[[ DATA TO EXAMINE open ]]

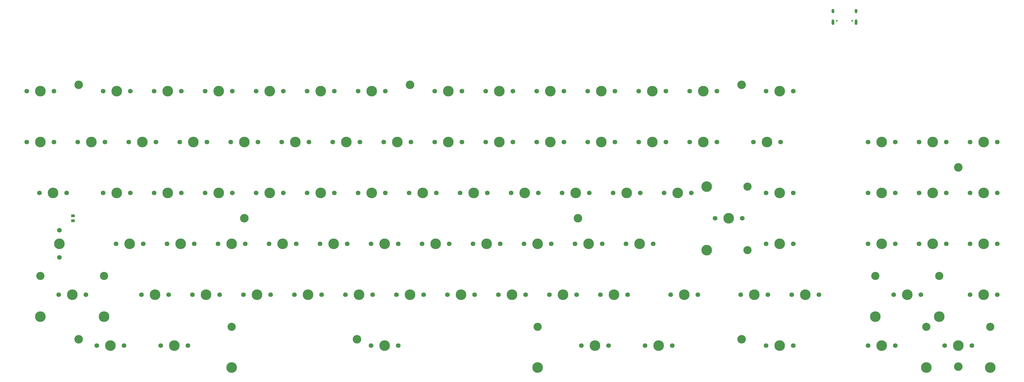
<source format=gts>
%TF.GenerationSoftware,KiCad,Pcbnew,5.1.9*%
%TF.CreationDate,2022-11-23T09:59:22-05:00*%
%TF.ProjectId,EKS1000-V4,454b5331-3030-4302-9d56-342e6b696361,rev?*%
%TF.SameCoordinates,Original*%
%TF.FileFunction,Soldermask,Top*%
%TF.FilePolarity,Negative*%
%FSLAX46Y46*%
G04 Gerber Fmt 4.6, Leading zero omitted, Abs format (unit mm)*
G04 Created by KiCad (PCBNEW 5.1.9) date 2022-11-23 09:59:22*
%MOMM*%
%LPD*%
G01*
G04 APERTURE LIST*
%ADD10C,3.987800*%
%ADD11C,1.750000*%
%ADD12C,3.200000*%
%ADD13O,1.000000X1.600000*%
%ADD14C,0.650000*%
%ADD15O,1.000000X2.100000*%
%ADD16C,3.048000*%
G04 APERTURE END LIST*
D10*
%TO.C,MX78*%
X323850000Y-28575000D03*
D11*
X318770000Y-28575000D03*
X328930000Y-28575000D03*
%TD*%
D12*
%TO.C,M10*%
X352425000Y-112712500D03*
%TD*%
%TO.C,M3*%
X85725000Y-57150000D03*
%TD*%
%TO.C,M5*%
X352425000Y-38100000D03*
%TD*%
%TO.C,M2*%
X147637500Y-7143750D03*
%TD*%
%TO.C,M8*%
X210343750Y-57150000D03*
%TD*%
%TO.C,M7*%
X127793750Y-102393750D03*
%TD*%
%TO.C,M9*%
X271462500Y-102393750D03*
%TD*%
%TO.C,M6*%
X23812500Y-102393750D03*
%TD*%
D13*
%TO.C,J1*%
X314260198Y20417500D03*
D14*
X312830198Y16767500D03*
D13*
X305620198Y20417500D03*
D14*
X307050198Y16767500D03*
D15*
X305620198Y16237500D03*
X314260198Y16237500D03*
%TD*%
D11*
%TO.C,MX4*%
X16668750Y-61595000D03*
X16668750Y-71755000D03*
D10*
X16668750Y-66675000D03*
%TD*%
D12*
%TO.C,M4*%
X271462500Y-7143750D03*
%TD*%
%TO.C,M1*%
X23812500Y-7143750D03*
%TD*%
D10*
%TO.C,MX73*%
X285750000Y-47625000D03*
D11*
X280670000Y-47625000D03*
X290830000Y-47625000D03*
%TD*%
D10*
%TO.C,MX70*%
X258445000Y-69056250D03*
X258445000Y-45243750D03*
D16*
X273685000Y-69056250D03*
X273685000Y-45243750D03*
D11*
X271780000Y-57150000D03*
X261620000Y-57150000D03*
D10*
X266700000Y-57150000D03*
%TD*%
%TO.C,MX41*%
X157162500Y-66675000D03*
D11*
X152082500Y-66675000D03*
X162242500Y-66675000D03*
%TD*%
D10*
%TO.C,MX6*%
X35718750Y-104775000D03*
D11*
X30638750Y-104775000D03*
X40798750Y-104775000D03*
%TD*%
%TO.C,R8*%
G36*
G01*
X21266998Y-57550000D02*
X22167002Y-57550000D01*
G75*
G02*
X22417000Y-57799998I0J-249998D01*
G01*
X22417000Y-58325002D01*
G75*
G02*
X22167002Y-58575000I-249998J0D01*
G01*
X21266998Y-58575000D01*
G75*
G02*
X21017000Y-58325002I0J249998D01*
G01*
X21017000Y-57799998D01*
G75*
G02*
X21266998Y-57550000I249998J0D01*
G01*
G37*
G36*
G01*
X21266998Y-55725000D02*
X22167002Y-55725000D01*
G75*
G02*
X22417000Y-55974998I0J-249998D01*
G01*
X22417000Y-56500002D01*
G75*
G02*
X22167002Y-56750000I-249998J0D01*
G01*
X21266998Y-56750000D01*
G75*
G02*
X21017000Y-56500002I0J249998D01*
G01*
X21017000Y-55974998D01*
G75*
G02*
X21266998Y-55725000I249998J0D01*
G01*
G37*
%TD*%
D10*
%TO.C,MX90*%
X352425000Y-104775000D03*
D11*
X347345000Y-104775000D03*
X357505000Y-104775000D03*
D16*
X340518750Y-97790000D03*
X364331250Y-97790000D03*
D10*
X340518750Y-113030000D03*
X364331250Y-113030000D03*
%TD*%
%TO.C,MX89*%
X361950000Y-85725000D03*
D11*
X356870000Y-85725000D03*
X367030000Y-85725000D03*
%TD*%
D10*
%TO.C,MX88*%
X361950000Y-66675000D03*
D11*
X356870000Y-66675000D03*
X367030000Y-66675000D03*
%TD*%
D10*
%TO.C,MX87*%
X361950000Y-47625000D03*
D11*
X356870000Y-47625000D03*
X367030000Y-47625000D03*
%TD*%
D10*
%TO.C,MX86*%
X361950000Y-28575000D03*
D11*
X356870000Y-28575000D03*
X367030000Y-28575000D03*
%TD*%
D10*
%TO.C,MX85*%
X342900000Y-66675000D03*
D11*
X337820000Y-66675000D03*
X347980000Y-66675000D03*
%TD*%
D10*
%TO.C,MX84*%
X342900000Y-47625000D03*
D11*
X337820000Y-47625000D03*
X347980000Y-47625000D03*
%TD*%
D10*
%TO.C,MX83*%
X342900000Y-28575000D03*
D11*
X337820000Y-28575000D03*
X347980000Y-28575000D03*
%TD*%
D10*
%TO.C,MX82*%
X323850000Y-104775000D03*
D11*
X318770000Y-104775000D03*
X328930000Y-104775000D03*
%TD*%
D10*
%TO.C,MX81*%
X333375000Y-85725000D03*
D11*
X328295000Y-85725000D03*
X338455000Y-85725000D03*
D16*
X321468750Y-78740000D03*
X345281250Y-78740000D03*
D10*
X321468750Y-93980000D03*
X345281250Y-93980000D03*
%TD*%
%TO.C,MX80*%
X323850000Y-66675000D03*
D11*
X318770000Y-66675000D03*
X328930000Y-66675000D03*
%TD*%
D10*
%TO.C,MX79*%
X323850000Y-47625000D03*
D11*
X318770000Y-47625000D03*
X328930000Y-47625000D03*
%TD*%
D10*
%TO.C,MX77*%
X285750000Y-104775000D03*
D11*
X280670000Y-104775000D03*
X290830000Y-104775000D03*
%TD*%
D10*
%TO.C,MX76*%
X295275000Y-85725000D03*
D11*
X290195000Y-85725000D03*
X300355000Y-85725000D03*
%TD*%
D10*
%TO.C,MX75*%
X276225000Y-85725000D03*
D11*
X271145000Y-85725000D03*
X281305000Y-85725000D03*
%TD*%
D10*
%TO.C,MX74*%
X285750000Y-66675000D03*
D11*
X280670000Y-66675000D03*
X290830000Y-66675000D03*
%TD*%
D10*
%TO.C,MX59*%
X240506250Y-104775000D03*
D11*
X235426250Y-104775000D03*
X245586250Y-104775000D03*
%TD*%
D10*
%TO.C,MX64*%
X250031250Y-85725000D03*
D11*
X244951250Y-85725000D03*
X255111250Y-85725000D03*
%TD*%
D10*
%TO.C,MX72*%
X280987500Y-28575000D03*
D11*
X275907500Y-28575000D03*
X286067500Y-28575000D03*
%TD*%
D10*
%TO.C,MX71*%
X285750000Y-9525000D03*
D11*
X280670000Y-9525000D03*
X290830000Y-9525000D03*
%TD*%
D10*
%TO.C,MX53*%
X216693750Y-104775000D03*
D11*
X211613750Y-104775000D03*
X221773750Y-104775000D03*
%TD*%
D10*
%TO.C,MX58*%
X223837500Y-85725000D03*
D11*
X218757500Y-85725000D03*
X228917500Y-85725000D03*
%TD*%
D10*
%TO.C,MX63*%
X233362500Y-66675000D03*
D11*
X228282500Y-66675000D03*
X238442500Y-66675000D03*
%TD*%
D10*
%TO.C,MX67*%
X247650000Y-47625000D03*
D11*
X242570000Y-47625000D03*
X252730000Y-47625000D03*
%TD*%
D10*
%TO.C,MX69*%
X257175000Y-28575000D03*
D11*
X252095000Y-28575000D03*
X262255000Y-28575000D03*
%TD*%
D10*
%TO.C,MX68*%
X257175000Y-9525000D03*
D11*
X252095000Y-9525000D03*
X262255000Y-9525000D03*
%TD*%
D10*
%TO.C,MX52*%
X204787500Y-85725000D03*
D11*
X199707500Y-85725000D03*
X209867500Y-85725000D03*
%TD*%
D10*
%TO.C,MX57*%
X214312500Y-66675000D03*
D11*
X209232500Y-66675000D03*
X219392500Y-66675000D03*
%TD*%
D10*
%TO.C,MX62*%
X228600000Y-47625000D03*
D11*
X223520000Y-47625000D03*
X233680000Y-47625000D03*
%TD*%
D10*
%TO.C,MX66*%
X238125000Y-28575000D03*
D11*
X233045000Y-28575000D03*
X243205000Y-28575000D03*
%TD*%
D10*
%TO.C,MX65*%
X238125000Y-9525000D03*
D11*
X233045000Y-9525000D03*
X243205000Y-9525000D03*
%TD*%
D10*
%TO.C,MX47*%
X185737500Y-85725000D03*
D11*
X180657500Y-85725000D03*
X190817500Y-85725000D03*
%TD*%
D10*
%TO.C,MX51*%
X195262500Y-66675000D03*
D11*
X190182500Y-66675000D03*
X200342500Y-66675000D03*
%TD*%
D10*
%TO.C,MX56*%
X209550000Y-47625000D03*
D11*
X204470000Y-47625000D03*
X214630000Y-47625000D03*
%TD*%
D10*
%TO.C,MX61*%
X219075000Y-28575000D03*
D11*
X213995000Y-28575000D03*
X224155000Y-28575000D03*
%TD*%
D10*
%TO.C,MX60*%
X219075000Y-9525000D03*
D11*
X213995000Y-9525000D03*
X224155000Y-9525000D03*
%TD*%
D10*
%TO.C,MX42*%
X166687500Y-85725000D03*
D11*
X161607500Y-85725000D03*
X171767500Y-85725000D03*
%TD*%
D10*
%TO.C,MX46*%
X176212500Y-66675000D03*
D11*
X171132500Y-66675000D03*
X181292500Y-66675000D03*
%TD*%
D10*
%TO.C,MX50*%
X190500000Y-47625000D03*
D11*
X185420000Y-47625000D03*
X195580000Y-47625000D03*
%TD*%
D10*
%TO.C,MX55*%
X200025000Y-28575000D03*
D11*
X194945000Y-28575000D03*
X205105000Y-28575000D03*
%TD*%
D10*
%TO.C,MX54*%
X200025000Y-9525000D03*
D11*
X194945000Y-9525000D03*
X205105000Y-9525000D03*
%TD*%
D10*
%TO.C,MX45*%
X171450000Y-47625000D03*
D11*
X166370000Y-47625000D03*
X176530000Y-47625000D03*
%TD*%
D10*
%TO.C,MX49*%
X180975000Y-28575000D03*
D11*
X175895000Y-28575000D03*
X186055000Y-28575000D03*
%TD*%
D10*
%TO.C,MX48*%
X180975000Y-9525000D03*
D11*
X175895000Y-9525000D03*
X186055000Y-9525000D03*
%TD*%
D10*
%TO.C,MX44*%
X161925000Y-28575000D03*
D11*
X156845000Y-28575000D03*
X167005000Y-28575000D03*
%TD*%
D10*
%TO.C,MX43*%
X161925000Y-9525000D03*
D11*
X156845000Y-9525000D03*
X167005000Y-9525000D03*
%TD*%
D10*
%TO.C,MX40*%
X152400000Y-47625000D03*
D11*
X147320000Y-47625000D03*
X157480000Y-47625000D03*
%TD*%
D10*
%TO.C,MX39*%
X142875000Y-28575000D03*
D11*
X137795000Y-28575000D03*
X147955000Y-28575000D03*
%TD*%
D10*
%TO.C,MX38*%
X133350000Y-9525000D03*
D11*
X128270000Y-9525000D03*
X138430000Y-9525000D03*
%TD*%
D10*
%TO.C,MX37*%
X147637500Y-85725000D03*
D11*
X142557500Y-85725000D03*
X152717500Y-85725000D03*
%TD*%
D10*
%TO.C,MX36*%
X138112500Y-66675000D03*
D11*
X133032500Y-66675000D03*
X143192500Y-66675000D03*
%TD*%
D10*
%TO.C,MX35*%
X133350000Y-47625000D03*
D11*
X128270000Y-47625000D03*
X138430000Y-47625000D03*
%TD*%
D10*
%TO.C,MX34*%
X123825000Y-28575000D03*
D11*
X118745000Y-28575000D03*
X128905000Y-28575000D03*
%TD*%
D10*
%TO.C,MX33*%
X114300000Y-9525000D03*
D11*
X109220000Y-9525000D03*
X119380000Y-9525000D03*
%TD*%
D10*
%TO.C,MX32*%
X138112500Y-104775000D03*
D11*
X133032500Y-104775000D03*
X143192500Y-104775000D03*
D16*
X80962500Y-97790000D03*
X195262500Y-97790000D03*
D10*
X80962500Y-113030000D03*
X195262500Y-113030000D03*
%TD*%
%TO.C,MX31*%
X128587500Y-85725000D03*
D11*
X123507500Y-85725000D03*
X133667500Y-85725000D03*
%TD*%
D10*
%TO.C,MX30*%
X119062500Y-66675000D03*
D11*
X113982500Y-66675000D03*
X124142500Y-66675000D03*
%TD*%
D10*
%TO.C,MX29*%
X114300000Y-47625000D03*
D11*
X109220000Y-47625000D03*
X119380000Y-47625000D03*
%TD*%
D10*
%TO.C,MX28*%
X104775000Y-28575000D03*
D11*
X99695000Y-28575000D03*
X109855000Y-28575000D03*
%TD*%
D10*
%TO.C,MX27*%
X95250000Y-9525000D03*
D11*
X90170000Y-9525000D03*
X100330000Y-9525000D03*
%TD*%
D10*
%TO.C,MX26*%
X109537500Y-85725000D03*
D11*
X104457500Y-85725000D03*
X114617500Y-85725000D03*
%TD*%
D10*
%TO.C,MX25*%
X100012500Y-66675000D03*
D11*
X94932500Y-66675000D03*
X105092500Y-66675000D03*
%TD*%
D10*
%TO.C,MX24*%
X95250000Y-47625000D03*
D11*
X90170000Y-47625000D03*
X100330000Y-47625000D03*
%TD*%
D10*
%TO.C,MX23*%
X85725000Y-28575000D03*
D11*
X80645000Y-28575000D03*
X90805000Y-28575000D03*
%TD*%
D10*
%TO.C,MX22*%
X76200000Y-9525000D03*
D11*
X71120000Y-9525000D03*
X81280000Y-9525000D03*
%TD*%
D10*
%TO.C,MX21*%
X90487500Y-85725000D03*
D11*
X85407500Y-85725000D03*
X95567500Y-85725000D03*
%TD*%
D10*
%TO.C,MX20*%
X80962500Y-66675000D03*
D11*
X75882500Y-66675000D03*
X86042500Y-66675000D03*
%TD*%
D10*
%TO.C,MX19*%
X76200000Y-47625000D03*
D11*
X71120000Y-47625000D03*
X81280000Y-47625000D03*
%TD*%
D10*
%TO.C,MX18*%
X66675000Y-28575000D03*
D11*
X61595000Y-28575000D03*
X71755000Y-28575000D03*
%TD*%
D10*
%TO.C,MX17*%
X57150000Y-9525000D03*
D11*
X52070000Y-9525000D03*
X62230000Y-9525000D03*
%TD*%
D10*
%TO.C,MX16*%
X71437500Y-85725000D03*
D11*
X66357500Y-85725000D03*
X76517500Y-85725000D03*
%TD*%
D10*
%TO.C,MX15*%
X61912500Y-66675000D03*
D11*
X56832500Y-66675000D03*
X66992500Y-66675000D03*
%TD*%
D10*
%TO.C,MX14*%
X57150000Y-47625000D03*
D11*
X52070000Y-47625000D03*
X62230000Y-47625000D03*
%TD*%
D10*
%TO.C,MX13*%
X47625000Y-28575000D03*
D11*
X42545000Y-28575000D03*
X52705000Y-28575000D03*
%TD*%
D10*
%TO.C,MX12*%
X38100000Y-9525000D03*
D11*
X33020000Y-9525000D03*
X43180000Y-9525000D03*
%TD*%
D10*
%TO.C,MX11*%
X59531250Y-104775000D03*
D11*
X54451250Y-104775000D03*
X64611250Y-104775000D03*
%TD*%
D10*
%TO.C,MX10*%
X52387500Y-85725000D03*
D11*
X47307500Y-85725000D03*
X57467500Y-85725000D03*
%TD*%
D10*
%TO.C,MX9*%
X42862500Y-66675000D03*
D11*
X37782500Y-66675000D03*
X47942500Y-66675000D03*
%TD*%
D10*
%TO.C,MX8*%
X38100000Y-47625000D03*
D11*
X33020000Y-47625000D03*
X43180000Y-47625000D03*
%TD*%
D10*
%TO.C,MX7*%
X28575000Y-28575000D03*
D11*
X23495000Y-28575000D03*
X33655000Y-28575000D03*
%TD*%
D10*
%TO.C,MX5*%
X21431250Y-85725000D03*
D11*
X16351250Y-85725000D03*
X26511250Y-85725000D03*
D16*
X9525000Y-78740000D03*
X33337500Y-78740000D03*
D10*
X9525000Y-93980000D03*
X33337500Y-93980000D03*
%TD*%
%TO.C,MX3*%
X14287500Y-47625000D03*
D11*
X9207500Y-47625000D03*
X19367500Y-47625000D03*
%TD*%
D10*
%TO.C,MX2*%
X9525000Y-28575000D03*
D11*
X4445000Y-28575000D03*
X14605000Y-28575000D03*
%TD*%
D10*
%TO.C,MX1*%
X9525000Y-9525000D03*
D11*
X4445000Y-9525000D03*
X14605000Y-9525000D03*
%TD*%
M02*

</source>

[[ DATA TO EXAMINE closed ]]

WORK INSTRUCTIONS ▸
Using the data above, return every line that contains the string "LIST".

COMPLETED EXERCISE ▸
G04 APERTURE LIST*
G04 APERTURE END LIST*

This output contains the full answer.